A Texas Trip

Alex Keller, sound artist from Texas, did the excellent Black Out record which we reviewed here. As a follow-up he sent us a copy of Phonography Austin Volume 01, a compilation featuring eight instances of field recordings by artists local to this area, including himself. In fact these practitioners call themselves the Phonography Austin Group, and their watchword is “authenticity in communication”. Besides Keller, the other name that is familiar to us is Josh Ronsen, who has in the past sent us some instances of his work as Brekekekexkoaxkoax, which is a fluid project sometimes involving other players and shading into group improvisation work.

If these eight do indeed have shared aims, it’s to do with keeping things as ordinary as possible – they don’t want to present “exotic” sounds that might be outside of our “customary existence” as they would call it, and instead find aesthetic pleasure and meaning in daily life. They all do this successfully, though perhaps no better instance of the plan can be found than Laura Brackney’s ‘Greywalk’, which is a simple sequence of urban sounds, traffic, pedestrians and such, captured as she walks from her job to a music rehearsal. Her footsteps are also part of the piece, and in its understated way this piece tells a compacted story in just seven minutes.

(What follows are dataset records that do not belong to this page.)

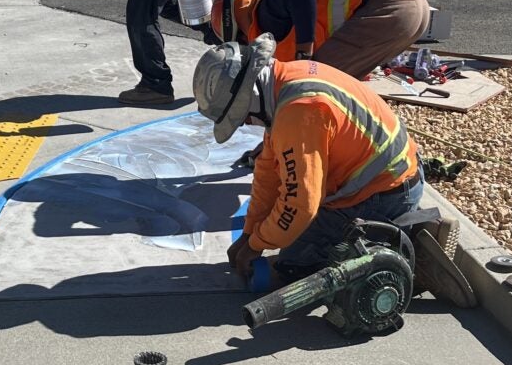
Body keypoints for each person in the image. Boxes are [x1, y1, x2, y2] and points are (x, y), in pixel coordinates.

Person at [194, 37, 474, 305]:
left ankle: (407, 252)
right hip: (387, 180)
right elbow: (269, 172)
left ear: (249, 97)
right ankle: (397, 232)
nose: (244, 124)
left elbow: (299, 205)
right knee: (289, 239)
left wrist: (257, 245)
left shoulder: (299, 110)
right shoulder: (286, 81)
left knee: (293, 268)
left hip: (384, 193)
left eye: (240, 118)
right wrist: (249, 232)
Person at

As part of the “authenticity” thing, it’s evident that no post-processing is allowed either, so there’s none of that filtering or studio trickery that some composers like to use to transform their source materials. Kevin Sample’s ‘Gutter Rain’ piece feels slightly distorted and at times close to a form of electronic music, but I’m prepared to believe it’s completely untreated; it depends what the rain was falling on (e.g. plastic roof?) and where he placed his microphone. Another piece with a watery theme is T Putnam Hill’s snapshot of ‘Cherry Cover, Catalina Island’, which limns an episode from the point of view of a rowboat (or so it seems to me); it really captures the sense of the instability of the ocean, now soothing, now restless.

So much for weather and the elements. Nature and wildlife are always popular with phonographers, and Keller’s ‘Green Treefrog Chorus’ probably needs no description. As the “chorus” implies, it is very close to a piece of music with its repetitions and rhythms; but he’s also captured something of the atmosphere of this (presumably humid) evening in Florida. Josh Ronsen presents ‘Thousands Of Bees In Box’, which stands out on this comp for possessing the most energy and movement on an otherwise rather tranquil and static set; his textures here positively tickle the ears with their intricacy and complexity.

There’s also Sean O’Neill’s close-up picture of a train passing by, one which fails to excite as much as it could; somehow his microphone missed the weight and power of that locomotive, and the finished piece feels sketchy and unfinished. Junior Williams certainly wins the prize for shortest (less than 60 seconds) piece on the CD, and perhaps the most startling; a fragment from an Orthodox church service in Crete, where he presents a moment of real drama and spiritual conviction, followed by another moment suggestive of family togetherness. A powerful miniature, this one feels very honest. Sadly that’s more than I can say for Vanessa Gelbin’s ‘The Audience’, which is a recording of applause in a theatre. It feels like a cliché, a conceptual one-note joke that’s been somewhat overdone many times before. Even so, it’s clear the Phonography Austin Group remain true to their guiding aesthetic. From 25th April 2017.